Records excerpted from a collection

--------------------

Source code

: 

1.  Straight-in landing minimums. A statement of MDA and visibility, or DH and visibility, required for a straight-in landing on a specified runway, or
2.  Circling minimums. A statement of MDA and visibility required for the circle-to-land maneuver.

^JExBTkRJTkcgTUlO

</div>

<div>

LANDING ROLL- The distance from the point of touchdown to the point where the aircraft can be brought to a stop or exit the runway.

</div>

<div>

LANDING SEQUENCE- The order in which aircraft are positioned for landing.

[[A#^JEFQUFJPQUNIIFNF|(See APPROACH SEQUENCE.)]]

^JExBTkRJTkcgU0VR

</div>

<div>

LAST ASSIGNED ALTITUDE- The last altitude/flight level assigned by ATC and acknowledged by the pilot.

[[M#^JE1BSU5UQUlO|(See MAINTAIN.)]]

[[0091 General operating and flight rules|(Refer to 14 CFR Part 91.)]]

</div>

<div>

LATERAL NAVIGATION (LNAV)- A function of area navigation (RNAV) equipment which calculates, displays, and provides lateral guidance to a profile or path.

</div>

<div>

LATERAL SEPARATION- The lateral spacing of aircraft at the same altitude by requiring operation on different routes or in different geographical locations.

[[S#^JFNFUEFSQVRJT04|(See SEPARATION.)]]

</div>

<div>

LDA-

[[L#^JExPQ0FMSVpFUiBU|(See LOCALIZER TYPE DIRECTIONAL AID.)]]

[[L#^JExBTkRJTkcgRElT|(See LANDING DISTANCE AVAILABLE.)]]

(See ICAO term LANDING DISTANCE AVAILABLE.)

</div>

--------------------

**Task to carry out:**
Print all of the records above again, line for line, without changing anything.

**Your solution:**
Source code

: 

1.  Straight-in landing minimums. A statement of MDA and visibility, or DH and visibility, required for a straight-in landing on a specified runway, or
2.  Circling minimums. A statement of MDA and visibility required for the circle-to-land maneuver.

^JExBTkRJTkcgTUlO

</div>

<div>

LANDING ROLL- The distance from the point of touchdown to the point where the aircraft can be brought to a stop or exit the runway.

</div>

<div>

LANDING SEQUENCE- The order in which aircraft are positioned for landing.

[[A#^JEFQUFJPQUNIIFNF|(See APPROACH SEQUENCE.)]]

^JExBTkRJTkcgU0VR

</div>

<div>

LAST ASSIGNED ALTITUDE- The last altitude/flight level assigned by ATC and acknowledged by the pilot.

[[M#^JE1BSU5UQUlO|(See MAINTAIN.)]]

[[0091 General operating and flight rules|(Refer to 14 CFR Part 91.)]]

</div>

<div>

LATERAL NAVIGATION (LNAV)- A function of area navigation (RNAV) equipment which calculates, displays, and provides lateral guidance to a profile or path.

</div>

<div>

LATERAL SEPARATION- The lateral spacing of aircraft at the same altitude by requiring operation on different routes or in different geographical locations.

[[S#^JFNFUEFSQVRJT04|(See SEPARATION.)]]

</div>

<div>

LDA-

[[L#^JExPQ0FMSVpFUiBU|(See LOCALIZER TYPE DIRECTIONAL AID.)]]

[[L#^JExBTkRJTkcgRElT|(See LANDING DISTANCE AVAILABLE.)]]

(See ICAO term LANDING DISTANCE AVAILABLE.)

</div>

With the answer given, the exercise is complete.